Problems to work on:
1. Rewrite the student research project description from "- Be able to critically" up to and including "linear regression analysis.", changing "spreadsheet" to "workbook".
2. Continue the description of the student research project from where it stops.

BEGIN Passage shown

Using Student Data from Your Own College or University to Identify the Best Predictors of Student Success in College
and is replicated here as part of the SERC Pedagogic Service.
In this independent research project, a senior student explores whether standardized test scores or high school GPAs are better predictors of students' success in college as measured by the students' final GPAs at graduation. This project can be modified to be a group project.
Through the project itself, by exploring the stages of the research process, students are exposed to skills satisfying each of Hansen's proficiencies.
Specifically, the student will:
- Be able to explain to college administrators the relative importance of standardized test scores and grade point averages in predicting student success in college.
- Be able to clearly state a research question and a corresponding hypothesis.
- Be able to critically evaluate and synthesize literature relevant to the research question.
- Be able to obtain data from the Office of Institutional Research, manipulate the data and display them in an Excel spreadsheet, transfer the data into a statistical software package such as SPSS or SAS, and conduct a linear regression analysis.
- Be able to address the results in the context of the broader topic and present the results in written and oral form.
(These goals were modified from those stated by Elizabeth Perry-Sizemore in her service learning/undergraduate research Starting Point examples.)
Context for Use
Description and Teaching Materials
Before beginning any individual research project with a student, it is a good idea to create a contract with the student that sets forth the student's responsibilities and the faculty mentor's responsibilities. This should include a timetable for completing various components of the research project such as the literature review, stating the thesis statement/research hypothesis, data gathering, data analysis, outline of the paper, first draft of the paper, etc. It is also a good idea to set up a regular meeting time with the student. Even good students can founder when they are left too much on their own. We are lucky at the University of North Florida that students who wish to undertake an Honors thesis can enroll in a one hour thesis prospectus course that walks them through the beginning stages of a research project. A copy of a student research contract is here: undergraduate research student contract (Microsoft Word 2007 (.docx) 14kB Jul14 10). A copy of the syllabus for this one hour course is here: Syllabus for One Hour Research Prospectus Course (Microsoft Word 565kB Oct6 09).

END Passage shown
BEGIN Source data

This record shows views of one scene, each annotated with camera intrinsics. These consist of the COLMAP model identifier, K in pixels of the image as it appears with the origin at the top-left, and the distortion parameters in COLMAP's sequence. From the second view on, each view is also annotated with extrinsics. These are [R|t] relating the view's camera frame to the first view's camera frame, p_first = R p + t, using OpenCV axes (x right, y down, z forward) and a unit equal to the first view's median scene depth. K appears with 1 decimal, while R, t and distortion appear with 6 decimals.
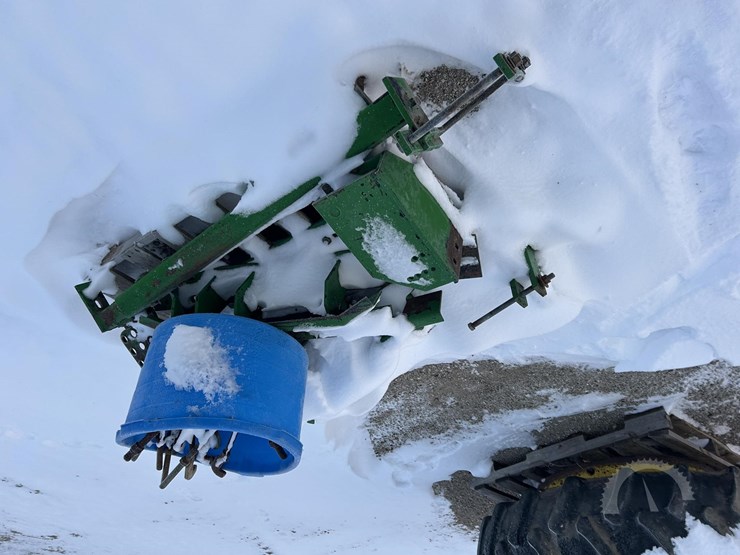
lens RADIAL K [[552.9, 0, 370.0], [0, 552.9, 277.5], [0, 0, 1]] dist [0.048726, -0.059661]
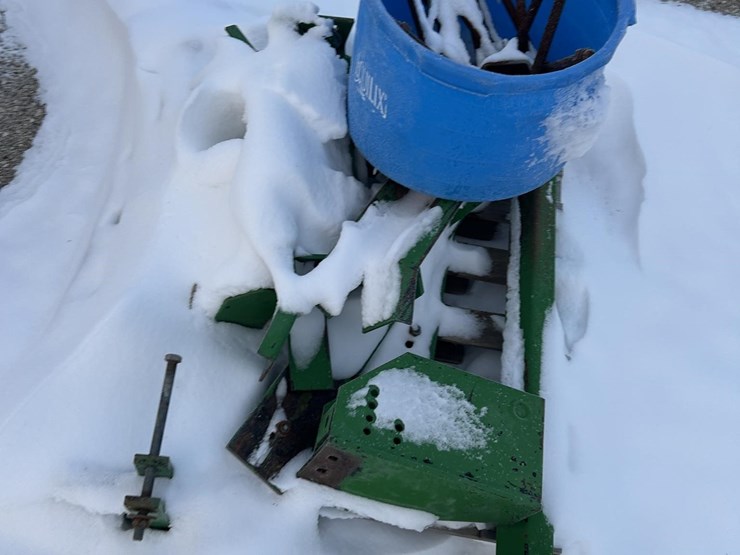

END Source data

Expected outputs:
1.
- Be able to critically evaluate and synthesize literature relevant to the research question.
- Be able to obtain data from the Office of Institutional Research, manipulate the data and display them in an Excel workbook, transfer the data into a statistical software package such as SPSS or SAS, and conduct a linear regression analysis.

2.
The literature review is the first task to be conducted when the student begins the project. It is easy for students to become overwhelmed with the volume of information available on some topics. Therefore, it is a good idea to identify a few papers or a scholarly book for the student to read first. This accomplishes several objectives. First it identifies for the student the kind of scholarly articles that are appropriate for this type of project. Secondly, the references to those articles can be used for forward and backward searches of the literature using Google Scholar or one of the many scholarly databases available at the library. Don't assume the students know how to do this. It is important to show students how to do an effective literature search. As an example, I identified the book Fair Game?: The Use of Standardized Admissions Tests in Higher Education by Rebecca Zwick of the Educational Testing Service as a starting point for the student. This was a book with many references, and it also served as a good overview of the numerous studies that had been done on this topic.
Once the student is familiar with the literature, it is important for you to meet with him or her to discuss the research thesis. The student will probably come to you with a vague concept of his or her research project, but vague is the operative word, here. The student will need your help in refining a very specific research question that contains a testable hypothesis within it. My student chose this topic because she had been a student with a high GPA, but a relatively low SAT score, when she entered college. Therefore, she felt strongly that GPA would predict success in college better than the SAT score. Together, we turned her personal belief into the following research questions:
1. What are the significant factors that influence a student's final cumulative grade point average at the time of gradation from college?
2. Do any of these factors interact with each other?
The student may also need some guidance in collecting data. Often a call from a faculty member is better received by people in institutional research than a call from a student. Even if the data are available on-line or in the library, don't assume the students know how to access it. Don't assume you know how to access it, either! Solicit help from your research librarian.
Once the data are obtained, students will also need help in transforming the raw data into functional variables in a regression analysis. This is often harder than it looks. They will probably have to recode several variables and/or create dummy variables from categorical variables. These things are second nature to us, but once again, don't assume that students know how to do this.
The student will need your help with the data analysis part of the project as well. They will have no problem running the regression analysis in one of the readily available statistical software packages, but interpreting the results is a whole different story! In my experience, it is a good idea to go over the computer printouts with the student in your office or somewhere where you have access to the data and the statistical software package. That way, when you look at the results with the student, you can ask if she tried entering one variable or another, and if she hasn't, you can try it right then. Using this trial and error method of model specification, allows the student to see that empirical research is sometimes as much of an art as a science.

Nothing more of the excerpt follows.